En un momento de su relato el autor aclara también que, durante toda su vida, siempre tomó notas…, excepto aquellos años de infancia: «Mis únicos años en blanco son, pues, los diez años primeros de mi vida, esos años que estoy tratando de rescatar con la sola ayuda de la memoria, de una memoria, si se quiere, precoz. Todo lo que refiero aquí lo recuerdo directamente o recuerdo que me lo contaron hace mucho». Este modo peculiar en que se graba lo que uno vivió en la infancia tiene aquí una componente particular, a la que se refiere Aquilino Duque cuando cierra su libro, igual que lo abrió, con una referencia a los reyes Magos: «Mi madre me llamó un tiempo Melchor; mi tía Manuela me decía que era un rey mago; la fiesta de Reyes, ya dije, es la fiesta que nadie me puede quitar y en la que siempre me quise identificar con los que trajeron el oro, el incienso y la mirra.
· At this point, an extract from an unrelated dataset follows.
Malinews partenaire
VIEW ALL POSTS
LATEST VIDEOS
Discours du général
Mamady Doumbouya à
Pero esos reyes venían de Oriente, y uno traía un caballo, y otro un camello, y otro un elefante, y por eso, pensándolo mejor, más que con tal o cual rey, por mago que sea, prefiero ahora identificarme con su cabalgadura, pero no con cualquiera, sino con el elefante precisamente. Y es que en punto a memoria, los elefantes tienen mucha, los reyes bastante menos. La sabiduría de aquel mago de Oriente estuvo en traer un elefante para que recordara por él. Aquel rey mago trajo su memoria por cabalgadura. La memoria es el elefante del rey».
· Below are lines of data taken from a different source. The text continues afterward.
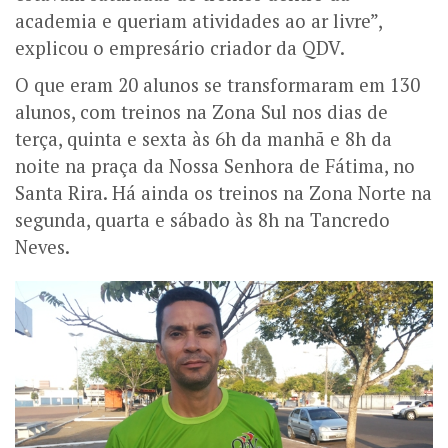
academia e queriam atividades ao ar livre”,
explicou o empresário criador da QDV.
O que eram 20 alunos se transformaram em 130
alunos, com treinos na Zona Sul nos dias de
terça, quinta e sexta às 6h da manhã e 8h da
noite na praça da Nossa Senhora de Fátima, no
Santa Rira. Há ainda os treinos na Zona Norte na
segunda, quarta e sábado às 8h na Tancredo
Neves.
«Emperador en una gota de luz»

Además de lo dicho, otro buen motivo para incluir esta narración aquí es el interés del autor en hacer frente a cualquier visión trágica de la infancia. O, al menos, así cabe leer este largo pero brillante y jugoso párrafo: «Por trágicos y míseros que hayan sido los tiempos, la niñez es siempre una edad de oro. A Ortega y Gasset lo mandaron de niño interno al colegio malagueño de El Palo. Me figuro que un colegio de jesuitas a últimos del siglo XIX no correspondía a la idea que un niño pudiera tener del paraíso terrenal y, sin embargo, al evocar aquellos años, Ortega llegó a escribir: “Yo fui emperador en una gota de luz”. En esa gota de luz hemos vivido todos y algunos seguimos alumbrándonos con ella. Ya entonces, yo al menos, no tenía más remedio que vislumbrar las sombras que rodeaban aquella gota de luz, pero aun así son gratos mis recuerdos, y mi historia, con sombras o sin ellas, tuvo un final feliz. Las sombras pasan, la luz permanece. A esa edad los disgustos se olvidan con rapidez; de la miseria sólo se ve el lado cómico y de la tragedia el heroico. Ya sé que andan por ahí visiones sórdidas y sombrías de la niñez, pero a mi modo de ver esas visiones no son otra cosa que una proyección sobre la niñez de las frustraciones y resentimientos de la vida adulta. Desde la frustración y el resentimiento se ha evocado más de una vez la infancia en un internado, y es que es más fácil y socorrido echarles la culpa a los padres y a los maestros de las malas notas que se sacan en la vida que no atribuírselas a taras inconfesables. Es la técnica de los autores de Confesiones, grandes hipócritas algunos de ellos. (…) Yo, si tengo algún resentimiento y alguna frustración, son los de no haber pasado por aquellos internados donde los niños bien lo pasaban tan mal».